Alcune parti politiche in Italia hanno attribuito il successo a Conte, che comunque merita tutto il nostro rispetto per come ha gestito una situazione che nessuno aveva previsto, ma il successo non è opera di un uomo solo, il successo è venuto dal dialogo e dalla grande capacità che hanno avuto i leader europei per trovare un accordo lungimirante e in tempi brevi.

Magari questa capacità ci fosse sempre. 

Ci sarà anche chi dirà che questo dialogo non è sempre produttivo, ed è vero, ma è comunque necessario perché mettere insieme un numero elevato di Paesi con politiche e culture diverse, cosa che non equivale a fare una passeggiata, è lo stato dell’arte della politica. E poi, pensateci bene: andare verso un’armonizzazione nell’erogazione dei servizi sanitari, del sistema fiscale e della difesa europei, comporterebbe riduzioni della spesa per ogni Paese membro.

Senza dimenticare che fino a pochi anni fa i vari Paesi europei erano in guerra tra loro mentre ora sono un esempio di faticosa democrazia. Già, la democrazia è faticosa: per usufruire di diritti si devono rispettare i doveri, e quante volte questi doveri non ci piacciono. Ma se solo pensassimo o sapessimo a cosa servono, forse affronteremmo le discussioni con meno animosità. 

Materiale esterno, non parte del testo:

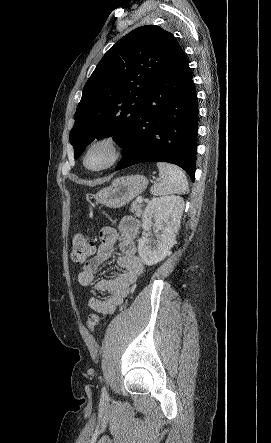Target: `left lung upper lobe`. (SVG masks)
<instances>
[{
    "instance_id": "5c2ea615",
    "label": "left lung upper lobe",
    "mask_w": 271,
    "mask_h": 443,
    "mask_svg": "<svg viewBox=\"0 0 271 443\" xmlns=\"http://www.w3.org/2000/svg\"><path fill=\"white\" fill-rule=\"evenodd\" d=\"M178 47L173 34L154 25L136 28L113 45L83 88L70 132L75 159L95 138L115 136L126 150L148 86Z\"/></svg>"
}]
</instances>
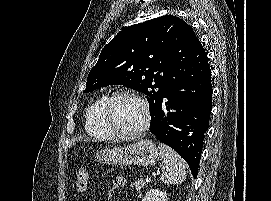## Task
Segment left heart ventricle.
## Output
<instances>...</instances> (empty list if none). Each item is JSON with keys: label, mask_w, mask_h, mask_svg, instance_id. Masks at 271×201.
<instances>
[{"label": "left heart ventricle", "mask_w": 271, "mask_h": 201, "mask_svg": "<svg viewBox=\"0 0 271 201\" xmlns=\"http://www.w3.org/2000/svg\"><path fill=\"white\" fill-rule=\"evenodd\" d=\"M111 113L116 126L124 131L136 130L144 121L142 105L130 96L119 97L114 102Z\"/></svg>", "instance_id": "obj_1"}]
</instances>
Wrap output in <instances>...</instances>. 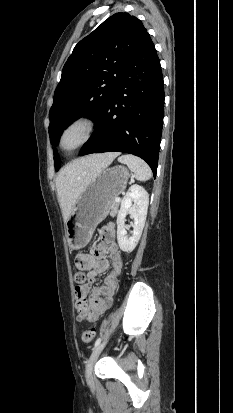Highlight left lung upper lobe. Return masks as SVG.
<instances>
[{"mask_svg":"<svg viewBox=\"0 0 233 413\" xmlns=\"http://www.w3.org/2000/svg\"><path fill=\"white\" fill-rule=\"evenodd\" d=\"M146 28L135 16L116 13L82 39L66 61L49 112L50 142L82 115L97 121L125 67L141 44ZM54 166L60 160L54 151Z\"/></svg>","mask_w":233,"mask_h":413,"instance_id":"5c2ea615","label":"left lung upper lobe"}]
</instances>
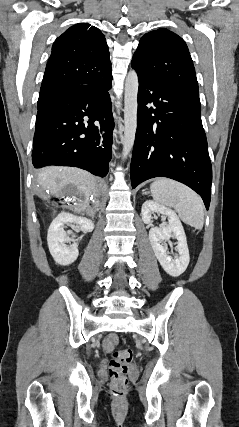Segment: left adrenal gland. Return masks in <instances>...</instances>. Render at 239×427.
<instances>
[{"label":"left adrenal gland","mask_w":239,"mask_h":427,"mask_svg":"<svg viewBox=\"0 0 239 427\" xmlns=\"http://www.w3.org/2000/svg\"><path fill=\"white\" fill-rule=\"evenodd\" d=\"M143 194H148V192H144V190H143Z\"/></svg>","instance_id":"1"}]
</instances>
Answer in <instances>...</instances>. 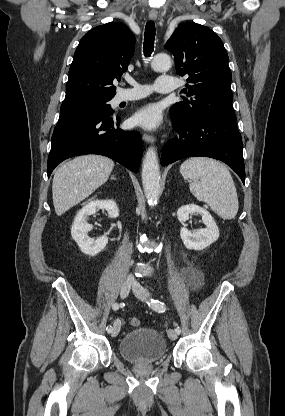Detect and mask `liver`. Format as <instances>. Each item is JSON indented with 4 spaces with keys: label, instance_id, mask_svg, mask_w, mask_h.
Returning <instances> with one entry per match:
<instances>
[{
    "label": "liver",
    "instance_id": "liver-1",
    "mask_svg": "<svg viewBox=\"0 0 285 416\" xmlns=\"http://www.w3.org/2000/svg\"><path fill=\"white\" fill-rule=\"evenodd\" d=\"M113 168L114 162L104 156H79L58 168L52 184L57 216H62L103 186Z\"/></svg>",
    "mask_w": 285,
    "mask_h": 416
}]
</instances>
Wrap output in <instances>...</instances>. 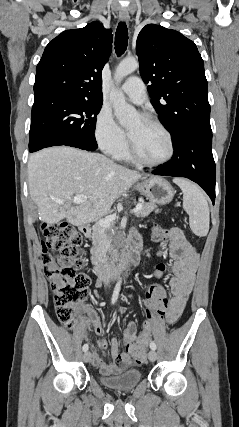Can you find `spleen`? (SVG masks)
Returning <instances> with one entry per match:
<instances>
[{
    "label": "spleen",
    "instance_id": "3e777b00",
    "mask_svg": "<svg viewBox=\"0 0 239 427\" xmlns=\"http://www.w3.org/2000/svg\"><path fill=\"white\" fill-rule=\"evenodd\" d=\"M173 182L183 192V208L189 215L192 232L199 237L206 236L209 231L210 213L203 192L195 184L186 179L175 178Z\"/></svg>",
    "mask_w": 239,
    "mask_h": 427
}]
</instances>
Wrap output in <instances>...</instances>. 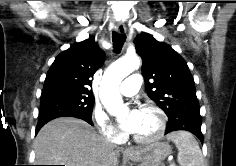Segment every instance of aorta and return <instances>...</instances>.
<instances>
[{"mask_svg": "<svg viewBox=\"0 0 236 166\" xmlns=\"http://www.w3.org/2000/svg\"><path fill=\"white\" fill-rule=\"evenodd\" d=\"M140 60L136 55L125 56L111 64L104 73L100 86V99L106 110L113 116L128 111L119 92L121 81L139 68Z\"/></svg>", "mask_w": 236, "mask_h": 166, "instance_id": "762f6f07", "label": "aorta"}]
</instances>
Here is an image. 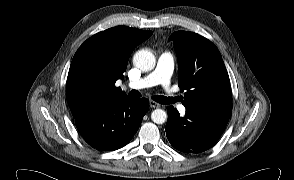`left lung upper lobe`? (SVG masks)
<instances>
[{
	"mask_svg": "<svg viewBox=\"0 0 294 180\" xmlns=\"http://www.w3.org/2000/svg\"><path fill=\"white\" fill-rule=\"evenodd\" d=\"M169 40L178 57V86L184 93L182 104L200 110L231 111V87L222 56L205 37L178 31Z\"/></svg>",
	"mask_w": 294,
	"mask_h": 180,
	"instance_id": "left-lung-upper-lobe-1",
	"label": "left lung upper lobe"
}]
</instances>
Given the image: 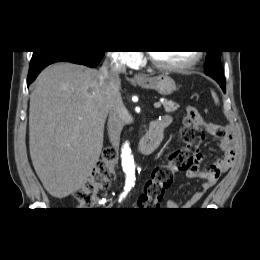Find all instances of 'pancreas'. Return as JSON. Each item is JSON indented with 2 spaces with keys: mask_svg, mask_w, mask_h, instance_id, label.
Returning a JSON list of instances; mask_svg holds the SVG:
<instances>
[{
  "mask_svg": "<svg viewBox=\"0 0 260 260\" xmlns=\"http://www.w3.org/2000/svg\"><path fill=\"white\" fill-rule=\"evenodd\" d=\"M162 105L164 107V111L167 113H172V112L176 111L179 107V105L176 104L175 102L168 101V100H164L162 102Z\"/></svg>",
  "mask_w": 260,
  "mask_h": 260,
  "instance_id": "cf45deb5",
  "label": "pancreas"
}]
</instances>
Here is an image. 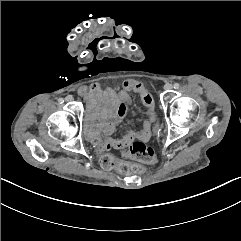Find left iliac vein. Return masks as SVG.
Masks as SVG:
<instances>
[{"label": "left iliac vein", "instance_id": "obj_1", "mask_svg": "<svg viewBox=\"0 0 241 241\" xmlns=\"http://www.w3.org/2000/svg\"><path fill=\"white\" fill-rule=\"evenodd\" d=\"M172 88H173V86L170 83H167L164 85V90H166V91H170Z\"/></svg>", "mask_w": 241, "mask_h": 241}]
</instances>
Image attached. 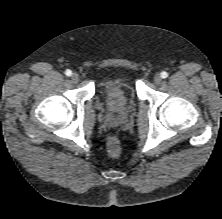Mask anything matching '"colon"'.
Returning <instances> with one entry per match:
<instances>
[{
	"label": "colon",
	"instance_id": "obj_1",
	"mask_svg": "<svg viewBox=\"0 0 222 219\" xmlns=\"http://www.w3.org/2000/svg\"><path fill=\"white\" fill-rule=\"evenodd\" d=\"M106 149L109 156L116 158L119 157L121 153V141L117 136H111L107 140Z\"/></svg>",
	"mask_w": 222,
	"mask_h": 219
}]
</instances>
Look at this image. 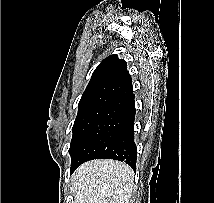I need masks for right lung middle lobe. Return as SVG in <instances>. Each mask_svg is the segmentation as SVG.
I'll list each match as a JSON object with an SVG mask.
<instances>
[{"label": "right lung middle lobe", "instance_id": "right-lung-middle-lobe-1", "mask_svg": "<svg viewBox=\"0 0 214 203\" xmlns=\"http://www.w3.org/2000/svg\"><path fill=\"white\" fill-rule=\"evenodd\" d=\"M113 101L114 99L109 97H90L80 100L78 114L73 125V136L69 149L70 155L93 123Z\"/></svg>", "mask_w": 214, "mask_h": 203}]
</instances>
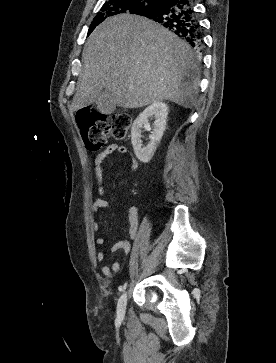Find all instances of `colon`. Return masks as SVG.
I'll return each mask as SVG.
<instances>
[{
	"instance_id": "1",
	"label": "colon",
	"mask_w": 276,
	"mask_h": 363,
	"mask_svg": "<svg viewBox=\"0 0 276 363\" xmlns=\"http://www.w3.org/2000/svg\"><path fill=\"white\" fill-rule=\"evenodd\" d=\"M77 124L86 147L90 151H98L108 137L124 139L131 118L125 113L104 114L82 108L77 111Z\"/></svg>"
}]
</instances>
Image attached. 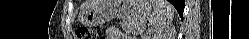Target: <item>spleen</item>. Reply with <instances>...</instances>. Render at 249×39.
I'll list each match as a JSON object with an SVG mask.
<instances>
[{"instance_id":"obj_1","label":"spleen","mask_w":249,"mask_h":39,"mask_svg":"<svg viewBox=\"0 0 249 39\" xmlns=\"http://www.w3.org/2000/svg\"><path fill=\"white\" fill-rule=\"evenodd\" d=\"M150 2L154 12L149 21L156 29H162L173 20L175 10L167 0H150Z\"/></svg>"}]
</instances>
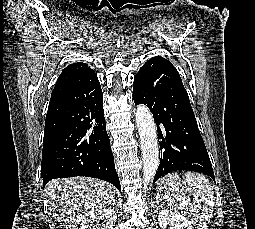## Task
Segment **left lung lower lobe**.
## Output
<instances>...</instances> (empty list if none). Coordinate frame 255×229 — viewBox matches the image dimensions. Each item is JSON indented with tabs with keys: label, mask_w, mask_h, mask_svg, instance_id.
I'll list each match as a JSON object with an SVG mask.
<instances>
[{
	"label": "left lung lower lobe",
	"mask_w": 255,
	"mask_h": 229,
	"mask_svg": "<svg viewBox=\"0 0 255 229\" xmlns=\"http://www.w3.org/2000/svg\"><path fill=\"white\" fill-rule=\"evenodd\" d=\"M133 99L153 113L161 148L154 182L177 170L201 172L213 180L211 161L177 69L163 57H153L134 78Z\"/></svg>",
	"instance_id": "1"
}]
</instances>
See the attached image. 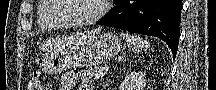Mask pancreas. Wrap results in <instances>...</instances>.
<instances>
[{
  "mask_svg": "<svg viewBox=\"0 0 216 90\" xmlns=\"http://www.w3.org/2000/svg\"><path fill=\"white\" fill-rule=\"evenodd\" d=\"M99 71H100L99 67H87V70H81V72H79L80 78L82 82H88V80H94V76L96 72Z\"/></svg>",
  "mask_w": 216,
  "mask_h": 90,
  "instance_id": "1",
  "label": "pancreas"
}]
</instances>
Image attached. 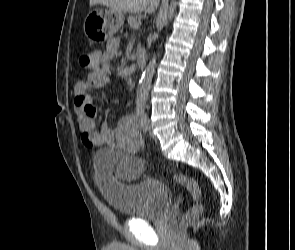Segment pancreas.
Returning <instances> with one entry per match:
<instances>
[{
  "label": "pancreas",
  "mask_w": 295,
  "mask_h": 250,
  "mask_svg": "<svg viewBox=\"0 0 295 250\" xmlns=\"http://www.w3.org/2000/svg\"><path fill=\"white\" fill-rule=\"evenodd\" d=\"M128 24L130 25L131 28H134V24L140 21V19L137 16H129L128 19ZM135 29V28H134Z\"/></svg>",
  "instance_id": "1"
}]
</instances>
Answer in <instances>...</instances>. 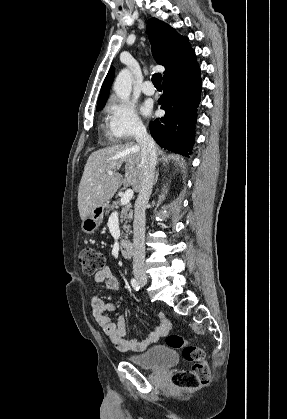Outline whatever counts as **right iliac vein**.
<instances>
[{"label": "right iliac vein", "instance_id": "right-iliac-vein-1", "mask_svg": "<svg viewBox=\"0 0 287 419\" xmlns=\"http://www.w3.org/2000/svg\"><path fill=\"white\" fill-rule=\"evenodd\" d=\"M137 279H138V281H139L141 284H143V285L147 284V279H146V278H144V277H138Z\"/></svg>", "mask_w": 287, "mask_h": 419}]
</instances>
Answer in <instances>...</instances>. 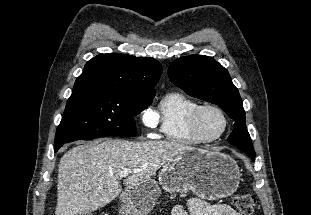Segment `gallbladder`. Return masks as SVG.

Tornando all’incipit, vedo tra i nostri politici troppa foga nel parlare di conquiste dove si dovrebbe parlare di piani d’azione, e di sconfitte dove, invece di eventuali rese di conti, si dovrebbe fare autocritica e accettare la volontà popolare. Non è cosa di oggi perché, ahimè, questo “sparlare” è una costante.

Purtroppo noi cittadini siamo disabituati al ragionamento e basta leggere i titoli dei giornali per capirne il motivo. Facciamo un esempio di adesso e, a seguito della tornata elettorale sarda, leggiamo “Briatore non torna più in Sardegna; Il voto è risposta ai manganelli; Ora dettiamo le condizioni (non prima, ora); Ci giochiamo tutto; È un referendum sul governo; Doppia sconfitta per gli alleati riluttanti; Resa dei conti a destra” e roba simile.

Ce ne fosse uno che dice “Ora ci si deve rimboccare le maniche e mantenere le promesse”, chiarendo quali siano queste promesse. Parlo dei titoli in grassetto, sia chiaro, ma sono proprio questi che ci danno l’impressione che conta, più di altro, l’occupazione di poltrone o di territorio. Sono titoli dove si usa un linguaggio quasi bellico, appunto, da Risiko, e sembra che il lavoro da fare non conti proprio per niente. E poi ci meravigliamo della spaventosa e sempre crescente percentuale di astenuti.

Alla fine, la domanda sarebbe: la stampa italiana è in grado di interpretare il risultato della tornata elettorale senza scendere nella squallida polemica da tifoseria (la stessa domanda vale per la classe politica, ma questa è un’altra storia)? Sicuramente sì, è in grado, ma la legge del “click” funziona se il titolone è a sfondo scandalistico, non di certo se si affronta l’approfondimento. Per questo auspico che anche l’elettore medio si ponga delle domande e si chieda se a indurlo a votare qualcosa o qualcuno sia stato e sarà un ragionamento, un senso di appartenenza o la più semplice e banale simpatia.

Da europeista e progressista mi auguro che le prossime tornate elettorali confermino la tendenza vista in Sardegna, ma da cittadino vorrei che la scelta fosse frutto di ragionamenti e non di emozioni. E soprattutto che non si finisca con il solito tifo da stadio. Come succede e, temo, succederà ancora.